## Task set
1. In the episode notes on Dr. Michelle Deering, what is the name of the consulting company she founded?
2. Translate this sentence from the episode notes on Dr. Michelle Deering into Spanish: "Dr. Deering shares how her personal story plays into the work she does with mothers and daughters."
3. Please continue the episode notes on Dr. Michelle Deering from the point where they stop.

## Excerpt
[Start of Attachment]
EP. 34: Dr. Michelle Deering
Dr. Michelle Deering | Psychologist, Mother/Daughter Relationships
Dr. Michelle Deering helps mothers and daughters get clarity about themselves so they can connect more intentionally and improve relationally with each other. A graduate of Brown University, Dr. Deering is founder and CEO of Curative Connections—a premier consulting company offering mother-daughter relationship consultation and motivational/keynote speaking services. Her mother-daughter relationship services draw upon her experiences of being a NJ- & NC-licensed clinical psychologist, nationally board certified sport psychologist, and mother of twin daughters. Dr. Deering is also the author of the bestselling book, “What Mothers Never Tell Their Daughters: 5 Keys To Building Trust, Restoring Connection, & Strengthening Relationships.”
Dr. Deering and I chat about common mother/daughter relationships experiences that shape their communication, some tips for addressing a broken relationship and more from her book “What Mothers Never Tell Their Daughters.”
4:26 Dr. Deering shares how her personal story plays into the work she does with mothers and daughters.
Her interaction with young moms in her neighborhood prompting her writing the book What Mothers Never Tell Their Daughters.
9:32 Dr. Deering observed young moms complaining about their moms yet repeating some of those same behaviors. She discusses how that pertains to her relationship with her 2 daughters.
“I have owned up to when I have done something incorrectly. I’ve apologized…I am quick to say I am sorry.”
11:15 Dr. Deering shares a few common mother/daughter experiences that shape the way they see each other, which ultimately influences how they communicate with one another.
“How moms and daughters deal with their experiences of difference is key….For instance, the first time a mom will notice her daughter is doing something that’s different than how she would think it ought to be done and how that mom reacts to that and in turn how the daughter responds to that or reacts to that. That then, starts a certain dance between the two of them, because ultimately what a daughter wants is to feel accepted and love.”
15:49 Dr. Deering shares a few ways mothers and daughters can begin the reconciling process
“I think there is an element (this is not to say anything negative about the body of Christ), but I think sometimes there can be this expectation that reconciliation is the definite goal. Reconciliation actually takes two….It is the same way God deals with us. Jesus died on the cross. It’s out there for everyone. It’s available….The fix really takes two if you want the full reconciliation, but sometimes it is just one willing to come to terms with some things.”
[End of Attachment]
## Excerpted records
[Start of Attachment]
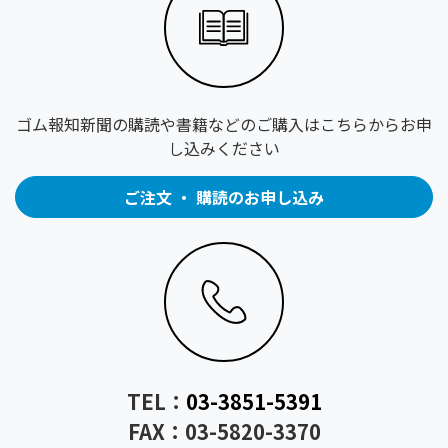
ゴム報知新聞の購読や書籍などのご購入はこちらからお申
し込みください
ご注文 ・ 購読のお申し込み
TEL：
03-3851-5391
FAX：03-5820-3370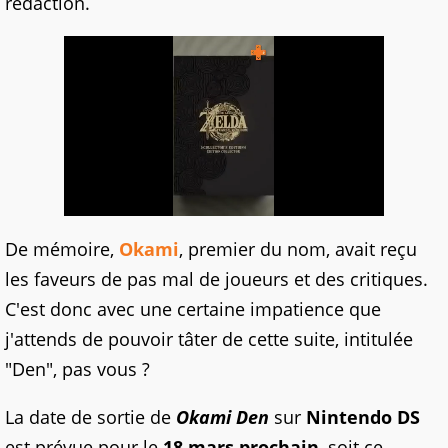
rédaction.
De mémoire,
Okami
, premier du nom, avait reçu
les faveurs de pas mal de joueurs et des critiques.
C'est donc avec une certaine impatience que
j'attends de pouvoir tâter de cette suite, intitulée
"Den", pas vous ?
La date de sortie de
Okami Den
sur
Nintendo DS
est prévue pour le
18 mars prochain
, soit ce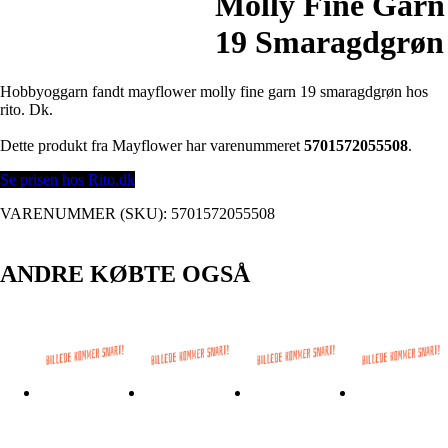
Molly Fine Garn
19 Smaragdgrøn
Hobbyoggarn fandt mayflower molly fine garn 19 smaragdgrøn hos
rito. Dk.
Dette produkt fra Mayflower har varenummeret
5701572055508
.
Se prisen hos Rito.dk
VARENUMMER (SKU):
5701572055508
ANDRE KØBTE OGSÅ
[End of Attachment]
[Start of Attachment]
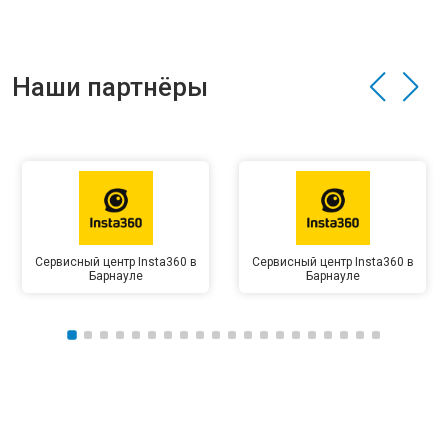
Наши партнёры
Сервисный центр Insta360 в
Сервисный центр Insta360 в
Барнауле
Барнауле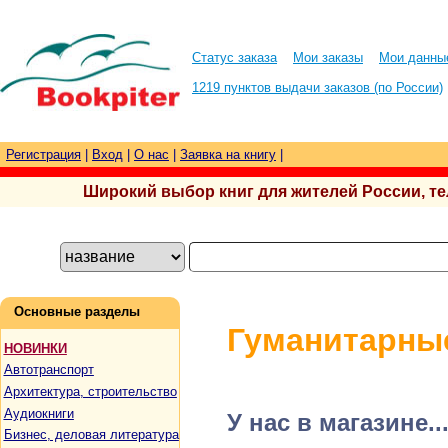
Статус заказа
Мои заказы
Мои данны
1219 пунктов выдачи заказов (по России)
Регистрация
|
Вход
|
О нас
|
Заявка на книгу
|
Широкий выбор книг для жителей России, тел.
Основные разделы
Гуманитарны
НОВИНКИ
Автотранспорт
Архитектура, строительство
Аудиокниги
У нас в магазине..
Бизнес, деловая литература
[End of Attachment]
[Start of Attachment]
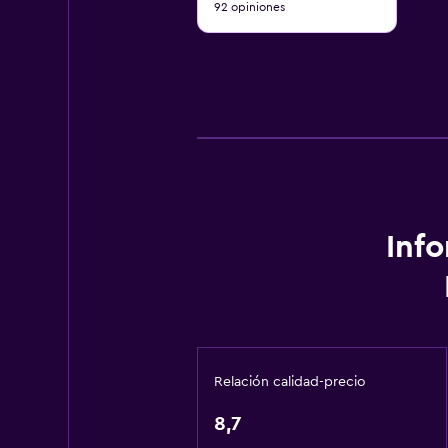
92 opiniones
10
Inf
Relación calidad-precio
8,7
[End of Attachment]
## Responses by item number
1. Curative Connections

2. La Dra. Deering cuenta cómo su historia personal influye en el trabajo que realiza con madres e hijas.

3.
“The first step in “fixing it” would be for a mom or daughter to look at them selves and say, ‘What have I contributed to this? What role do I play in this?’ Or say it’s been an abusive relationship between the mom and the daughter, ‘What’s going on with me, as it relates to this?’….Realizing change is possible, but it not look the way you think it’s going to look.”
What Mothers Never Tell Their Daughters: Ch. 14 and 15 discuss practical ideas for mothers and daughters.
- Thank the other person (your mom or your daughter)
“Thanking someone takes you through the process of pausing to actually acknowledge sometime positive and to be grateful….Even if all you can be thankful for is that she gave you life, start there.”
21:05 Dr. Deering shares some tips on how a mom or a daughter can move forward in a healthy way when the other person is not willing to work on the relationship
“I think one of the things that Christians have at their disposal that non-Christians don’t is they have a God who loves them and they can pray to. We don’t see all the stuff He is doing in the hearts of people.”
“Keep the hope….He’s put a hope in us. The answers to our prayers may not take the form that we are expecting, but if you can keep a larger perspective of you are planting seeds for generations from now….Even if you don’t see it, this side of the curtain, you are passing on a pattern. It will break a cycle later on.”
25:29 Dr. Deering shares some of the benefits of mothers and daughters walking the path of working to heal their relationship
Often, moms and/or daughters didn’t realize the negative impact their words and actions were having on the other person. Dr. Deering stated many women she has worked with have received “more clarity.”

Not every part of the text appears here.